Soldate Jeannette (AUT 2013, Daniel Hoesl)

Soldate Jeannette

(AUT 2013, R: Daniel Hoesl, D: Johanna Orsini-Rosenberg, Christina Reichstaler, 73’, OmeU, BluRay)

Einführung und anschließenden Filmgespräch mit Hauptdarstellerin Johanna Orsini-Rosenberg und Filmkritiker Dennis Vetter (NEGATIV, Woche der Kritik Berlin)

I prefer not to. Die Maxime des Aufstands lautet Verweigerung. Als eine still kämpfende Anarchistin auf einem inneren Feldzug, gelassen aber dennoch erfolgreich, entzieht sich die Hauptfigur Fanni allen gesellschaftlichen Erwartungshaltungen. Sie will nicht Teil der Maschinerie sein.

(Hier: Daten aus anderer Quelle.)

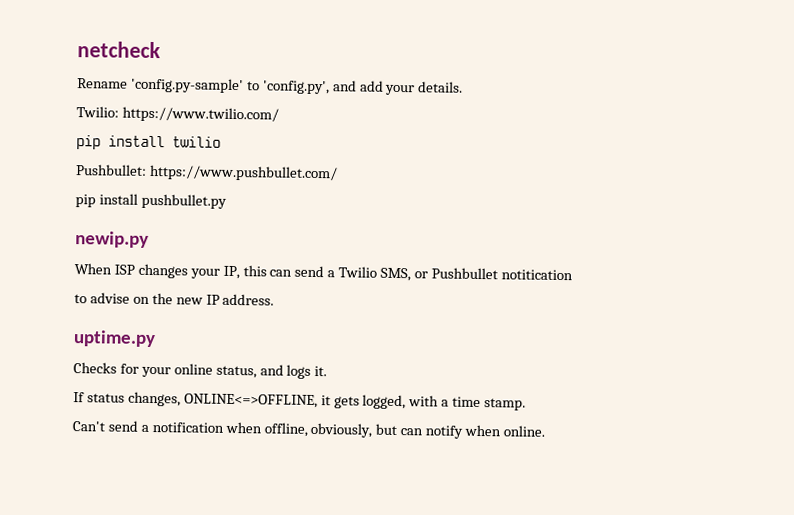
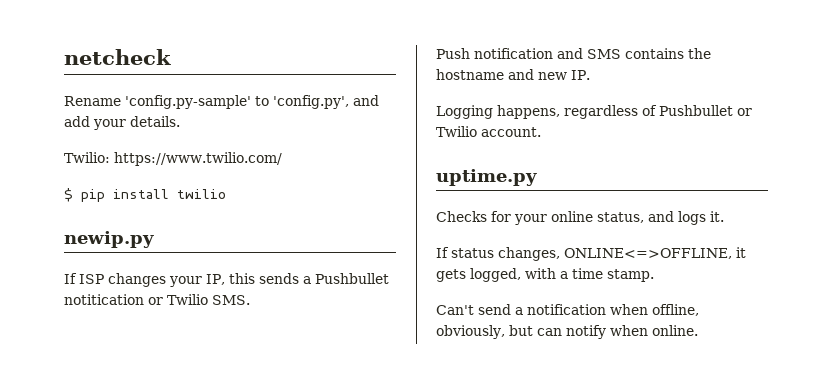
(279, 114) none -> [64,188,73,202] $
[75,164,338,182] [75,193,227,209] // Pushbullet: https://www.pushbullet.com/ // pip install pushbullet.py -> (226, 194) none
[74,263,112,275] When -> [64,273,77,284] If
[269,265,573,282] [74,292,275,306] can send a Twilio SMS, or Pushbullet notitication // to advise on the new IP address. -> [258,273,389,284] [64,294,250,305] [436,48,711,59] [436,69,590,80] [436,105,752,119] [436,126,541,137] sends a Pushbullet notitication or Twilio SMS. // Push notification and SMS contains the hostname and new IP. // Logging happens, regardless of Pushbullet or Twilio account.

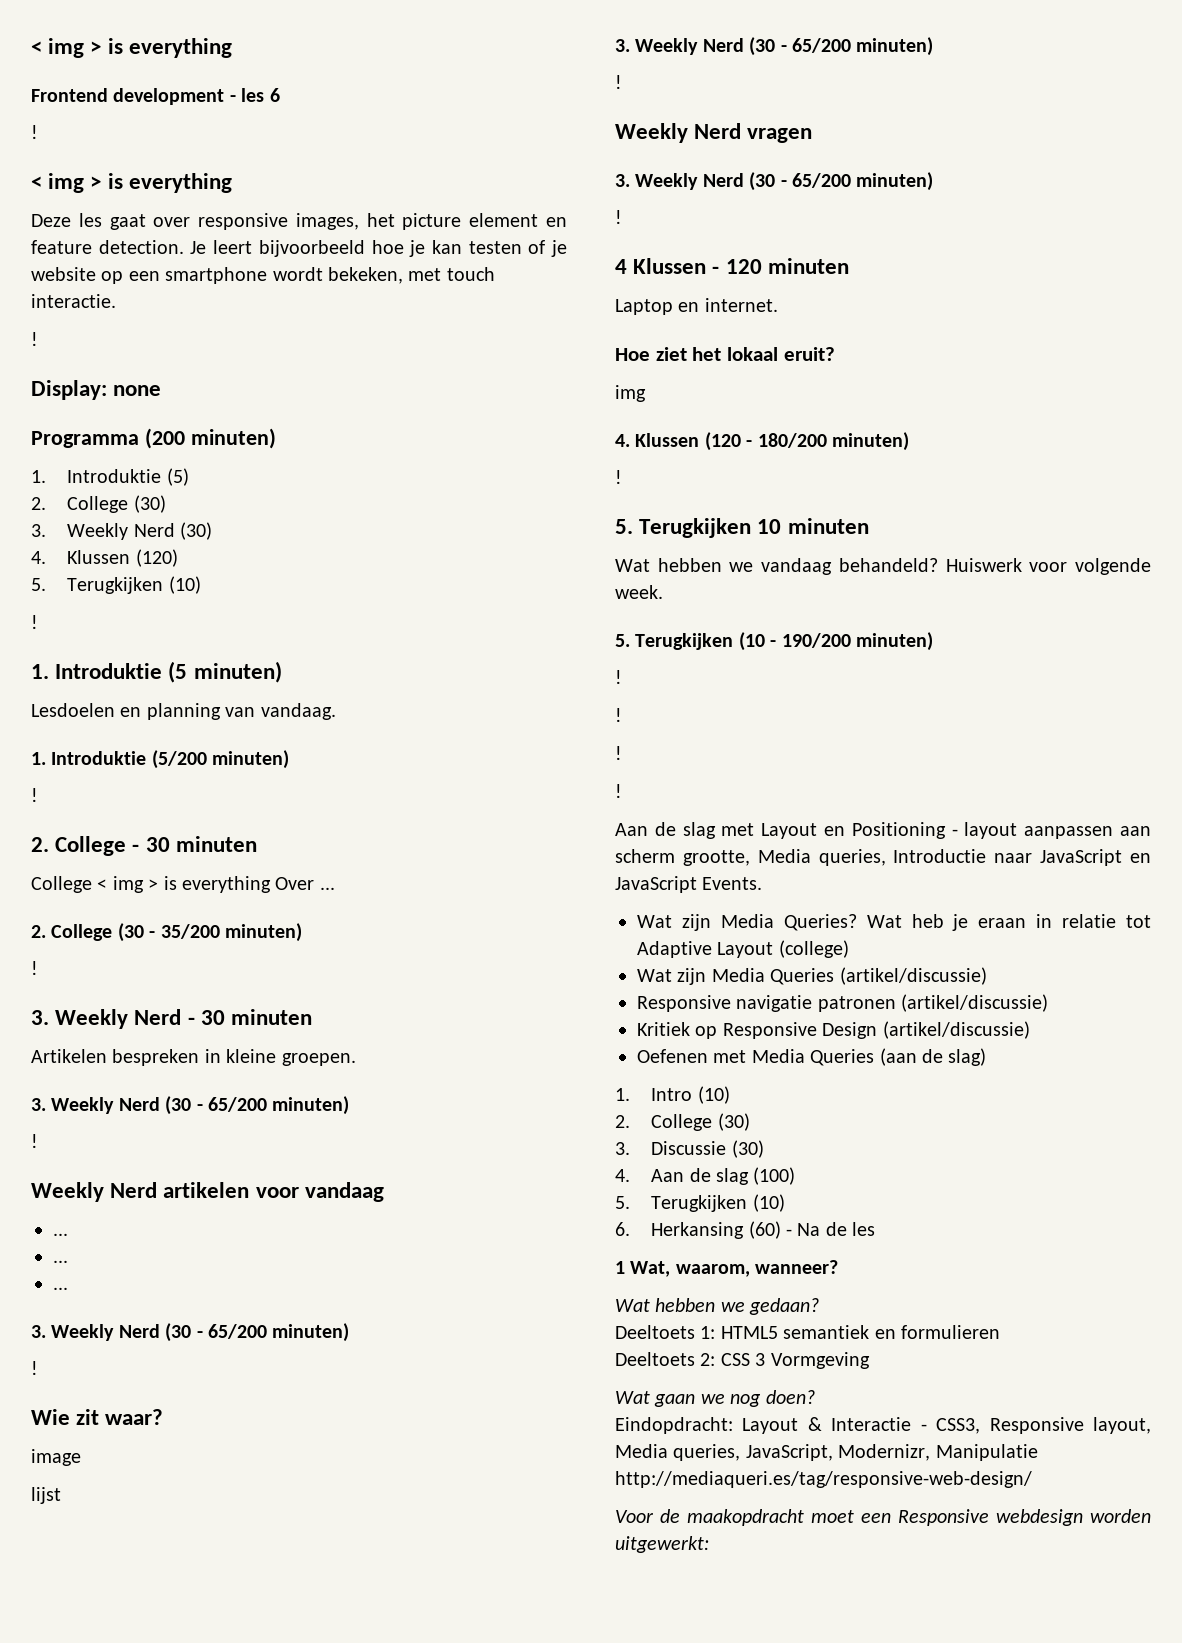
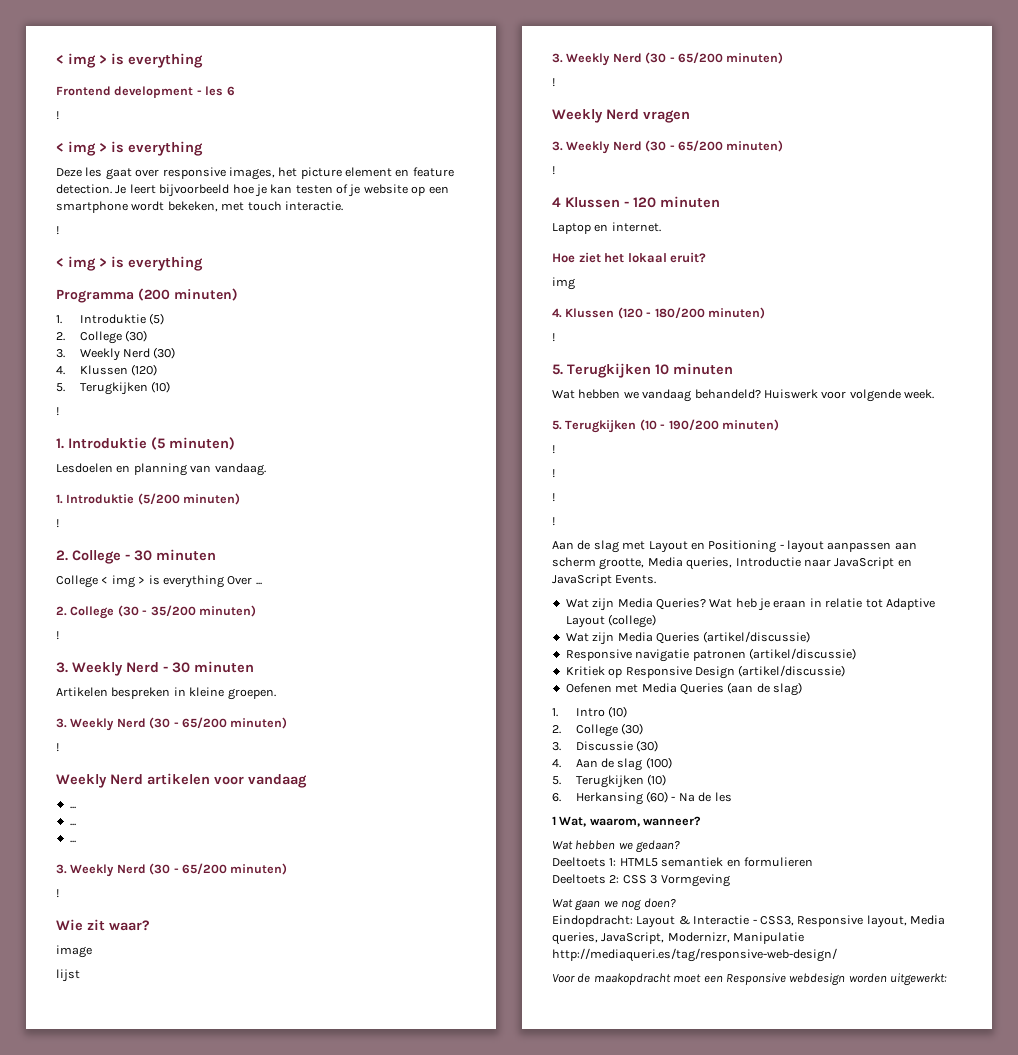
[31,380,162,400] Display: none -> [56,256,203,271] < img > is everything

Mehr und mehr entflieht sie ihrer eigenen Lebenswelt, bis sie auf dem Land, ihrem selbstgewähltem Rückzugsort, mit der ebenso in Zwängen verharrenden Anna Bekanntschaft macht.
Ohne auf einfache Lösungen zu setzen, porträtiert der Film zwei sehr unterschiedliche Frauen, die zwei ebenso unterschiedliche emanzipatorische Prozesse durchlaufen. Gemeinsam auf getrennten Wegen wandelnd, finden die beiden letztlich näher zueinander. Visuell pointiert konzipiert, bezieht Hoesl biografische Momente beider Schauspielerinnen mit ein, ohne dokumentarisch zu sein – auch wenn das beim Ergebnis kaum jemand glauben mag: das Drehbuch wurde nicht geschrieben, sondern improvisiert. Als Kollektiv The European Film Conspiracy funktioniert die Gruppe um Hoesl mit Minimalbudget, doch ermöglicht eine enge Komplizenschaft kompromissloses Arbeiten kombiniert mit künstlerischem Anspruch. In nur 25 Drehtagen und ohne Produktionsfirma ist aus dem Experiment Soldate Jeannette ein anstiftendes Statement geworden – sowohl vor als auch hinter der Kamera.

20. April, 20 Uhr – Luru Kino in der Spinnerei – € 6/5 (erm.)